22 abril 2009

Cosas de casa
Por Pepa Valenzuela

Recibí su ramo de novia vestida completamente de verde en la fiesta de matrimonio más linda en la que he estado. El ramo cayó justo sobre mis pies y mientras un montón de chicas se peleaban a manotazos por encontrarlo, yo sólo tuve que agacharme, sacarlo del suelo y flamearlo en el aire. La Andrea, la novia más espléndida que he visto, corrió a abrazarme y me dijo al oído que me quería mucho. Nos pusimos para la foto y se coló mi mamá, sonriente y jubilosa de tener al menos una evidencia de que no me quedaría vistiendo santos hasta la eternidad. Ahora Andrea y su marido Pablo, el nuevo hermano que gané con todo esto, planean comprarse una enorme casa en Chicureo. Y a mí por un lado me da una alegría inmensa que cumplan sus sueños en grande. Y por otro, me da pena que sea tan lejos de lo que es y será mi mundo. Pero así es: la gente se casa para elaborar futuros donde al principio sólo caben dos.

La Cata volvió hace poco a República Dominicana, pero esta vez sin mí. Regresó bronceada, descansada y contenta. Pero ahora sigue en la oficina sin ventanas ni luz natural en el centro de Santiago, calculando cosas que yo ni en tres reencarnaciones podré entender. A pesar de que yo haya olvidado por completo las tablas de multiplicar y ella lea nada más que los letreros de señalización del tránsito, creo que es la persona más parecida a mí que he conocido. No por fuera ni por resultados. Tan sólo por las ganas que a ambas nos mueven.

Me invitó a probar comida tailandesa en Providencia y a pesar de que no nos habíamos visto hace más de un año, fue como estar en familia. Nicolás tiene seis años menos que yo, pero unas ganas y una sabiduría que ya se la quisieran los treintones ciegos con quienes a veces me toca relacionarme. También, cree que se va a comer el mundo de dos mordiscos y que es sólo cuestión de tiempo para que le toque. A los quince años, cuando lo conocí, era igual. Y su confianza optimista, me resulta una paradoja. Porque por un lado se me sale la madre, protectora, desesperanzada que hay en mí para prevenirlo por si eso no sucede y por otro, la loca idealista que le dice que sí, sí, nos comeremos el mundo en dos mordiscos, Nicolás. Y todo el resto del mundo, está dopado.

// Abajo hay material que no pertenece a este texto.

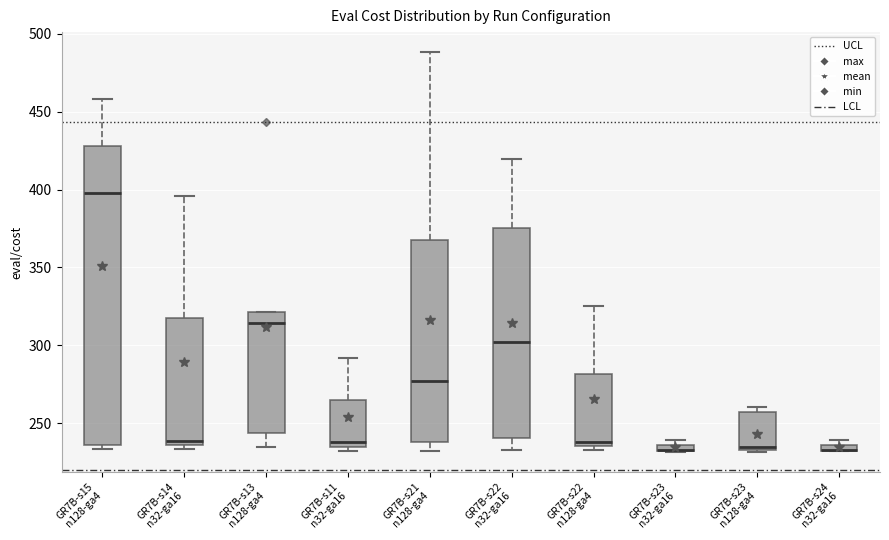

Where does the upper whisker of the box for GR7B-s22 n128-ga4 end on the y-axis? The values are not printed on the chart, so give them approximately, as read against the axis.

325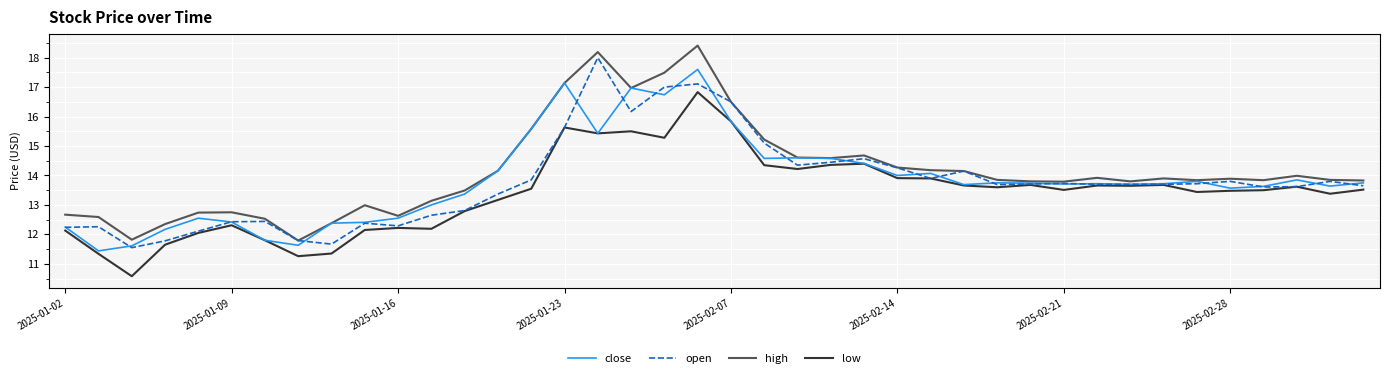

What is the maximum value shown in the chart?

18.4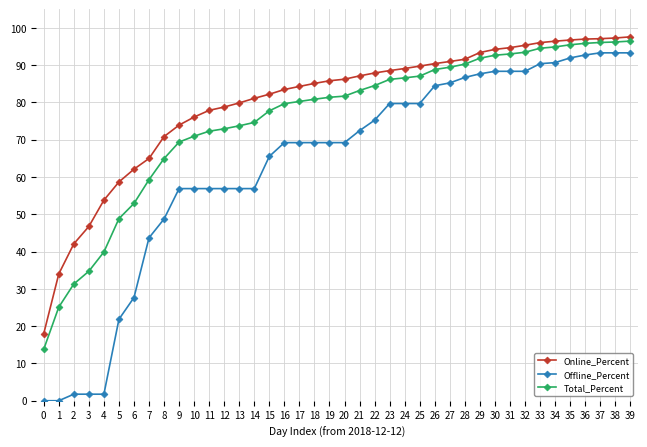

List the series in order of their overall mean, highest first.

Online_Percent, Total_Percent, Offline_Percent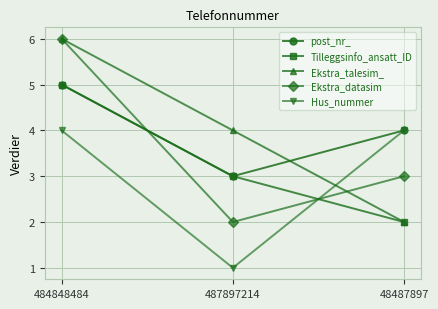

How many post_nr_ values are between 3 and 5?

3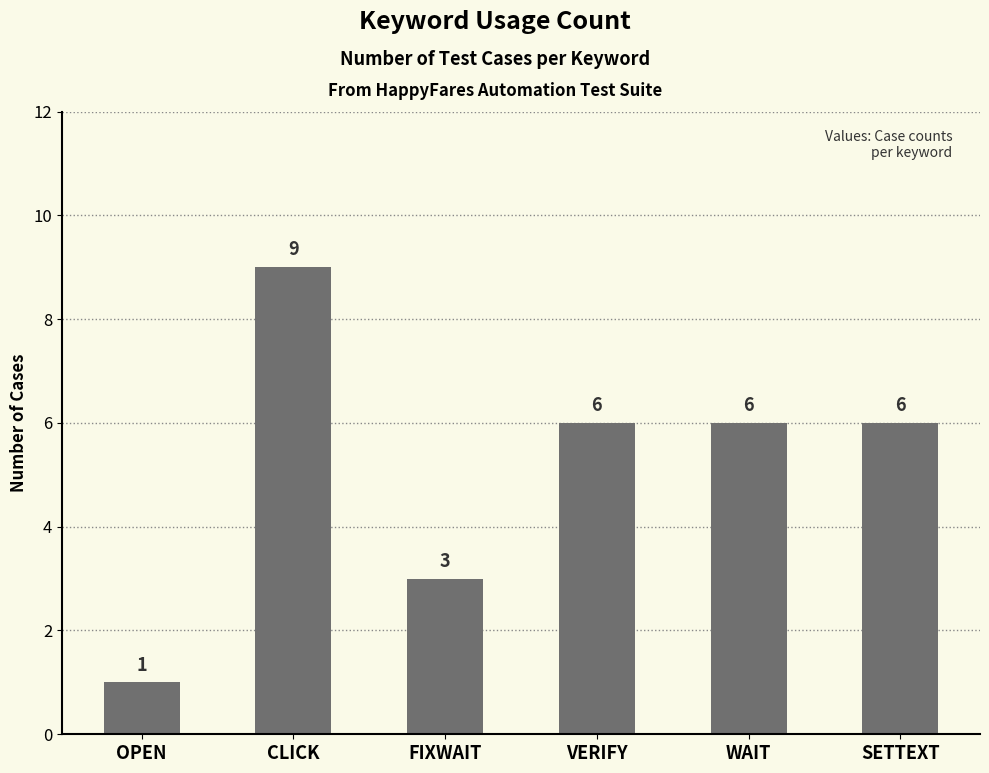

Which label corresponds to the largest value in the chart?

CLICK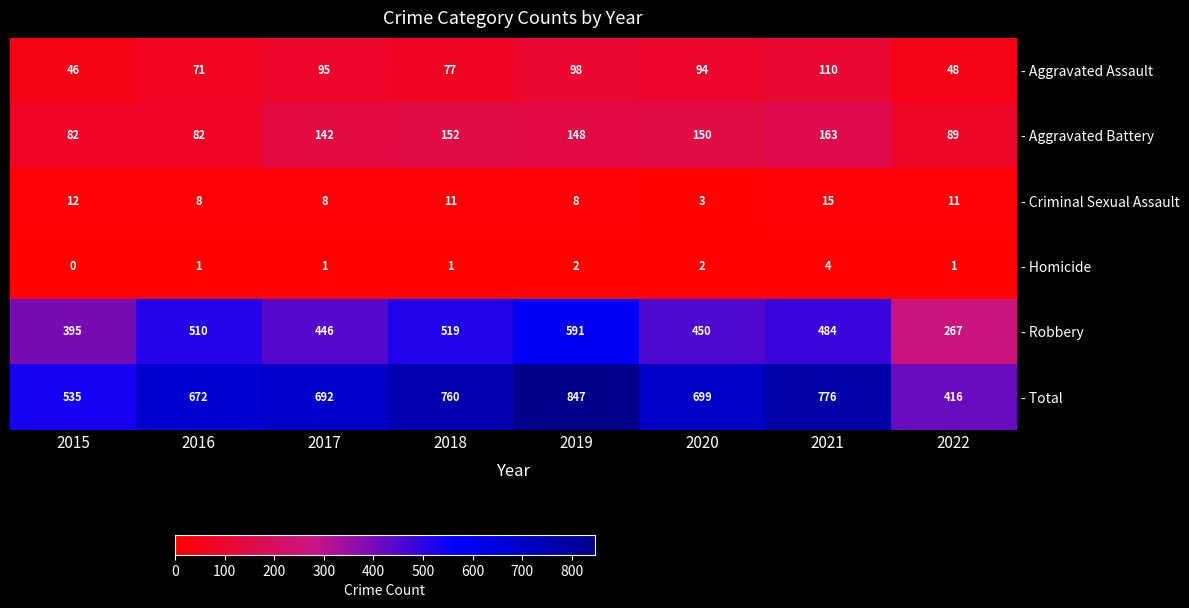

How many distinct data groups are displayed?

6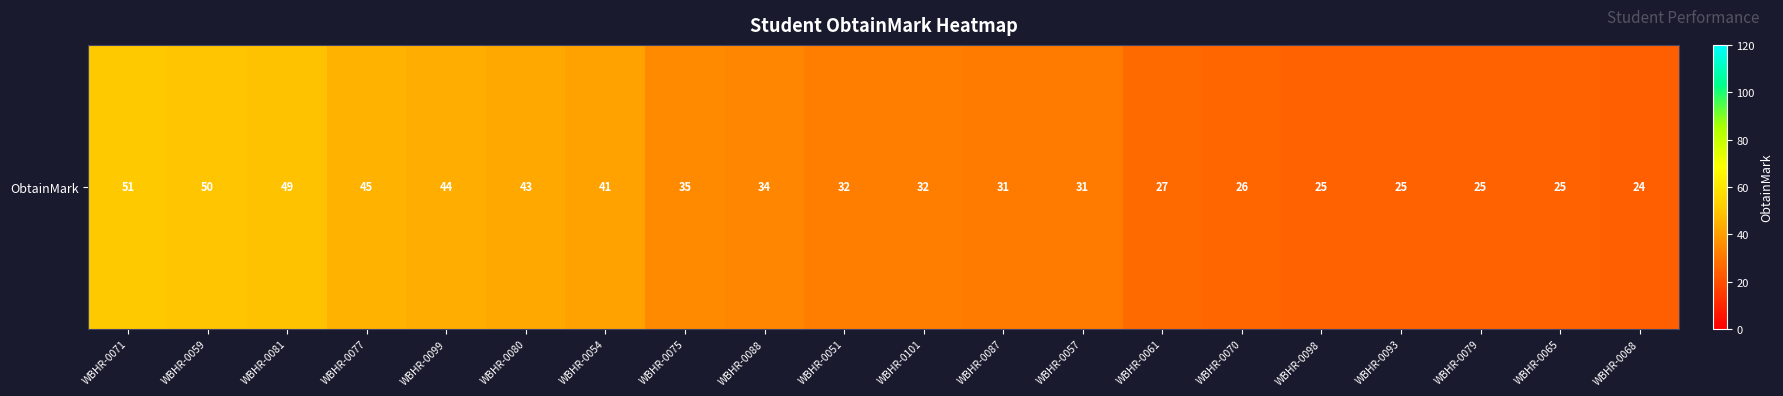

The value at WBHR-0065 is 14. True or false?

False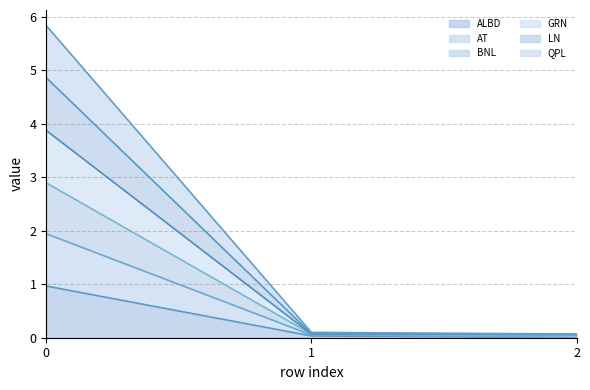

Does the chart display data point markers on the line(s)?

No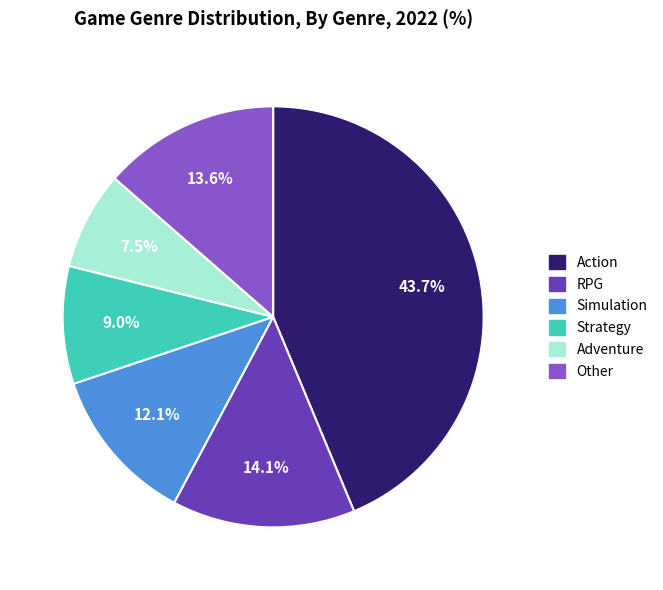

To the nearest percent, what is the difference between the Action and RPG slice percentages?

30%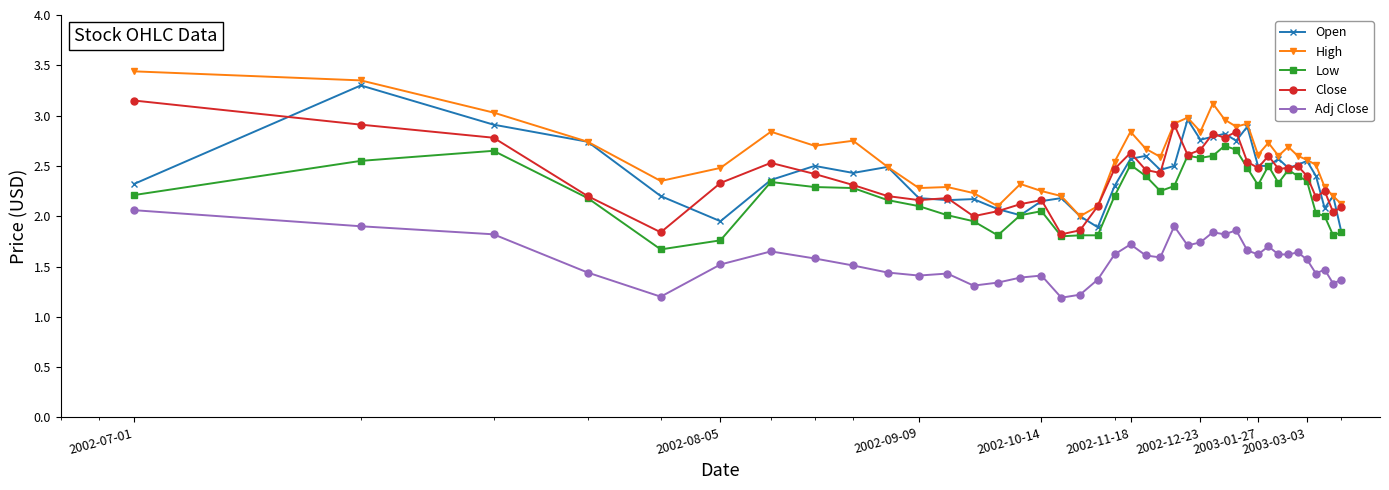

Which series has the largest total across all categories?

High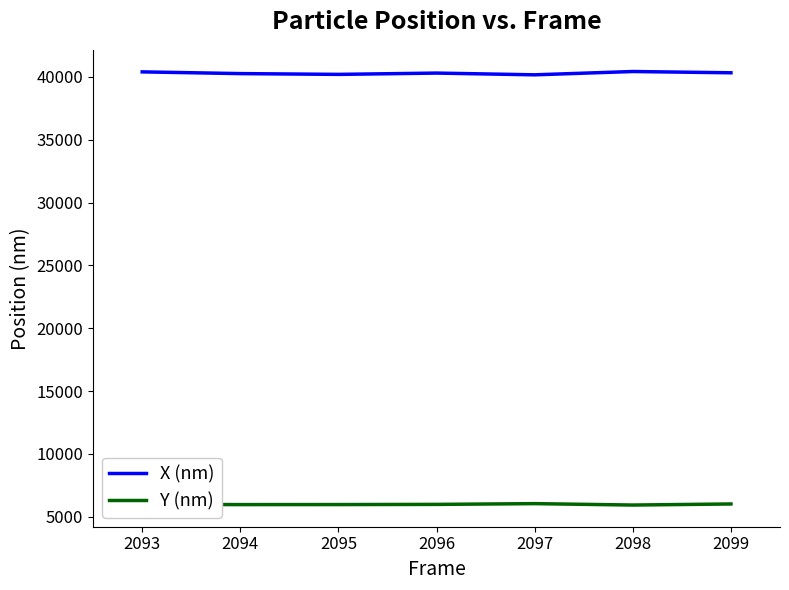

Which series has the largest total across all categories?

X (nm)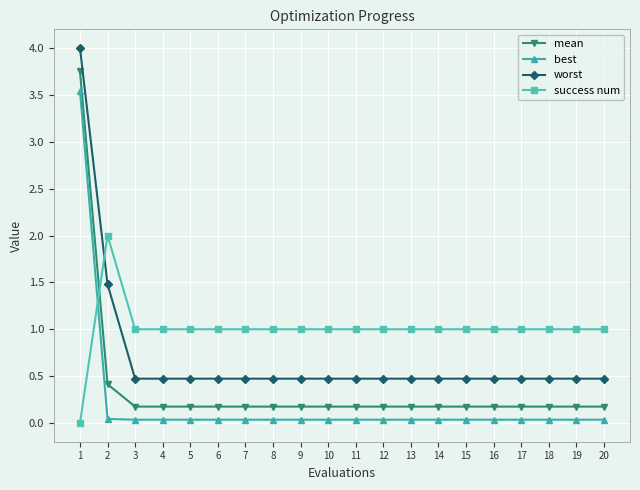

What is the total value across all series at 3?

1.7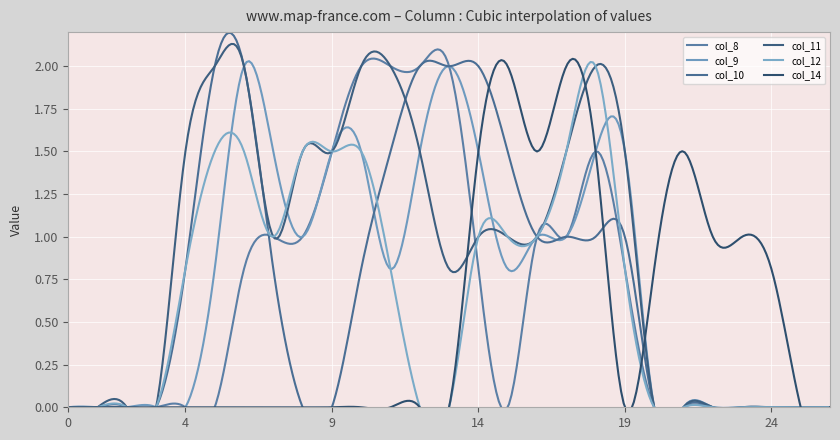

True or false: col_10 has more than 2 interior local peaks.

False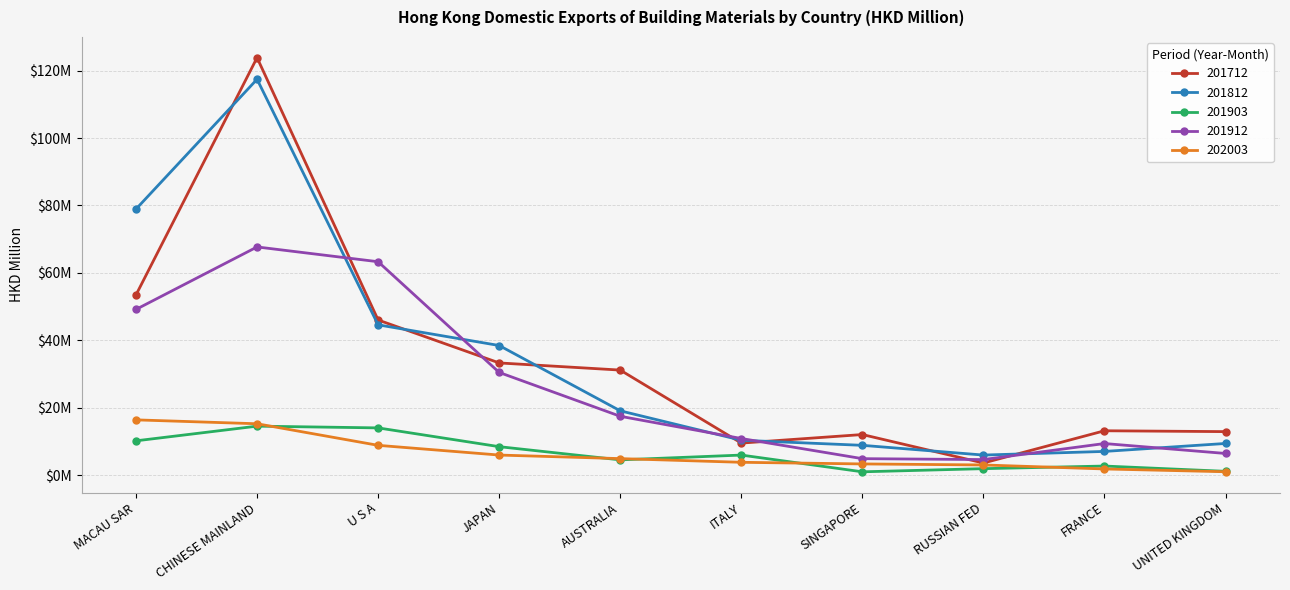

Between CHINESE MAINLAND and JAPAN, which series saw the biggest shift?

201712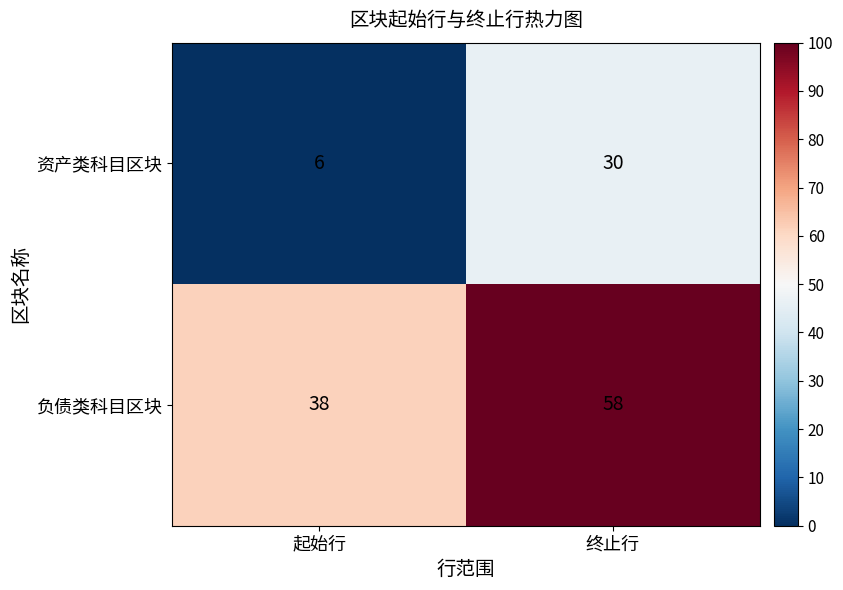

Reading left to right, transcribe all the data shown in this chart.

资产类科目区块: 起始行=6	终止行=30
负债类科目区块: 起始行=38	终止行=58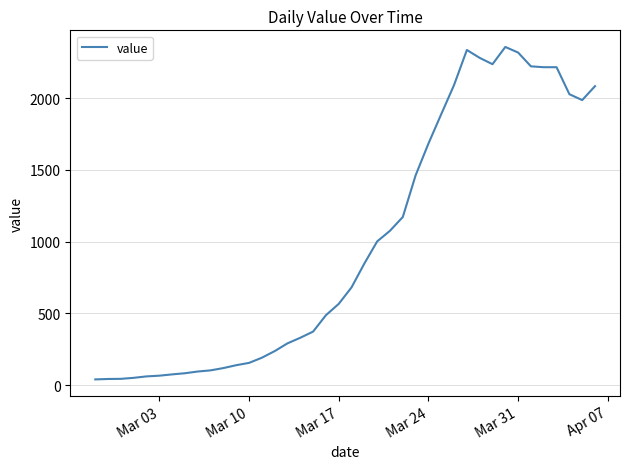

What is the difference between the maximum and minimum values?

2315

Hace un mes que regresó de Pucón y no para de transmitir con el tema. Que las termas de no sé cuántos, que su amiga Isi tiene seis pinzas distintas para sacarse los pelos, que hay una señora que hace flores de madera, que volvió a las playas donde había acampado de niña con su papá. A sus 62 años, por primera vez mi madre viajó sola con amigas. Esperó toda una vida para entender que aparte del resto, debía hacerse feliz a sí misma también. Y yo, a pesar de la tardanza, me recogijo de verla así, tan independiente y llena de ideas. Porque esa es la madre que yo tuve desde que nací. Una mujer de armas tomar.

Me dice "hombre" y cuando ya es demasiado el amor, "princesa". Me dice por las noches que sueñe con los angelitos y también que pregunto demasiado, como si lo tuviera permanentemente en un interrogatorio. Lo pierdo completamente cuando dan el bloque deportivo en las noticias. También, cuando habla por teléfono con sus sobrinos o sus padres. Y me pide la opinión en todo: si me gusta el sofá nuevo que va a comprar, qué refrigerador le recomiendo para cambiar el viejo, cómo podría rejuvenecer su departamento y qué poleras creo que le quedan mejor. Me pide que le corte las uñas y que le saque cualquier imperfección que tenga en la cara. Y es el único hombre en este mundo al que le hago caso. Claro, sólo en algunas cosas. El resto, sabe que es batalla perdida y creo que a José, de cierta manera, le gusta mi oposición en casi todo. Porque mientras él es privado, dulce, callado, prudente, desprejuiciado, creyente y a ratos tímido, yo me vuelvo más hacia afuera, firme, habladora, imprudente, prejuiciosa, descreída y caradura. Por eso, me preguntaba a veces qué diablos era lo que le gustaba de mí. Y él, muy convencido un día, me contestó: "Todo". Le pedí al menos una excepción y me dio dos: muy enojona y muy garabatera-ordinaria. Qué le puedo hacer. Le di un beso mientras iba manejando y él se limpió de un manotón el brillo labial que le dejo pegado en la mejilla. Así es mi amor con José.